:: EXERCISE REQUIREMENTS ::
1. In the report on the county board's racing contract, what was the vote by which the board approved the contract with the Red Cedar Racing Association?
2. Carry on the report about the county board's racing contract from its last sentence.

:: DOCUMENT SECTION ::
------

The resolution in front of the county board only approves the contract that has already been negotiated with the racing association and the facilities committee, Smith said.
If the county board wanted the contract to be amended, it would have to be sent back to the committee so that the contract could be negotiated again with the racing association, Smith said.
The first race is scheduled April 17, and a couple of county board members noted there would not be enough time to renegotiate the contract and get it approved by the county board before the start of the season.
Responding to a suggestion that the county board could approve the use of the rec park for one race or could use the previous contract, Lange said the old contract has expired, and he would not recommend allowing the races to take place with no signed contract.
All of the parties negotiated the contract in good faith, noted Mary Solberg, county board supervisor from Menomonie.
The Dunn County Board approved the contract with the Red Cedar Racing Association on a vote of 21 “yes” to six “no.” Two county board supervisors were absent from the meeting: Kelly McCullough and David Schaefer.

------

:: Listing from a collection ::
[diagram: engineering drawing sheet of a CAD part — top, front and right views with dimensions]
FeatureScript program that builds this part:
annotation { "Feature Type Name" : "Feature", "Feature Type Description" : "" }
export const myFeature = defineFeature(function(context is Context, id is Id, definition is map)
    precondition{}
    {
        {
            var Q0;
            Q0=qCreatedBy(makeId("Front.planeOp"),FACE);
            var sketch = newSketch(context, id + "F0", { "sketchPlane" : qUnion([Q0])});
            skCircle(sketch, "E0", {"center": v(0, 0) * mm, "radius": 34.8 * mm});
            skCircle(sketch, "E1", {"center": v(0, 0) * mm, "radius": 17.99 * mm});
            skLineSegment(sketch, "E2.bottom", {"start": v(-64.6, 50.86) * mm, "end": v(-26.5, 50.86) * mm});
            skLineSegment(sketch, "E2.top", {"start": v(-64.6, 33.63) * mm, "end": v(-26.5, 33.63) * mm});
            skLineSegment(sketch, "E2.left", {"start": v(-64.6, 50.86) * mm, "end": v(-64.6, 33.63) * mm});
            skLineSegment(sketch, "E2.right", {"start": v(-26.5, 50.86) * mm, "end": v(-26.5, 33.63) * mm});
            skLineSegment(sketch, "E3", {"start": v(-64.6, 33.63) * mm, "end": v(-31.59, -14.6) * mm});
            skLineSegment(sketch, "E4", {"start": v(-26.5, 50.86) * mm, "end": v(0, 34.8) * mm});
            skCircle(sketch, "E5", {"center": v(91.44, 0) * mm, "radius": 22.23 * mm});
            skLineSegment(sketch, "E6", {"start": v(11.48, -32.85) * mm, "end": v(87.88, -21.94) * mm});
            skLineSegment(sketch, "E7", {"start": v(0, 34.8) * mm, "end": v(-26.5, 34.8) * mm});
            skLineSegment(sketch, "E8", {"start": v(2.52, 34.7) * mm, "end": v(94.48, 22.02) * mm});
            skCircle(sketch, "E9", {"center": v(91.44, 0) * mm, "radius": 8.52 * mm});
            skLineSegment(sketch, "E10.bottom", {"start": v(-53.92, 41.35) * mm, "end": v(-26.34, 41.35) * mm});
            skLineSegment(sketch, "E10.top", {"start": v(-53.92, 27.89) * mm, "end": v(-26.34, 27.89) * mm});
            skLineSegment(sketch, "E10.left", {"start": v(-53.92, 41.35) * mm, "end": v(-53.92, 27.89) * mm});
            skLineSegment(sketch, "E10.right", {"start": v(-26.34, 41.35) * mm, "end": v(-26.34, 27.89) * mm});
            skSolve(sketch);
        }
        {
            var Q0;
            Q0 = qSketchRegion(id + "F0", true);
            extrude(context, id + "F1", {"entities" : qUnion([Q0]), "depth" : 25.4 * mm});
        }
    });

------

:: ANSWER SET ::
1. 21 "yes" to six "no."

2.
Those who voted against the motion in addition to Tripp and Mather were Carl Vandermeulen, Todd Welch, Dale Harschlip, and Donald Kuether.
According to the contract, the Red Cedar Racing Association will be assessed a penalty of $100 for each 15 minutes of racing after 11 p.m.
The contract sets the decibel levels at 115 and establishes that readings will be taken at the northwest corner of the grandstand on the walkway, and that it is the racing association’s responsibility to take readings.
The contract also establishes that Dunn County has the right to terminate the agreement at any time if the racing association fails to perform or observe any of the obligations contained in the contract.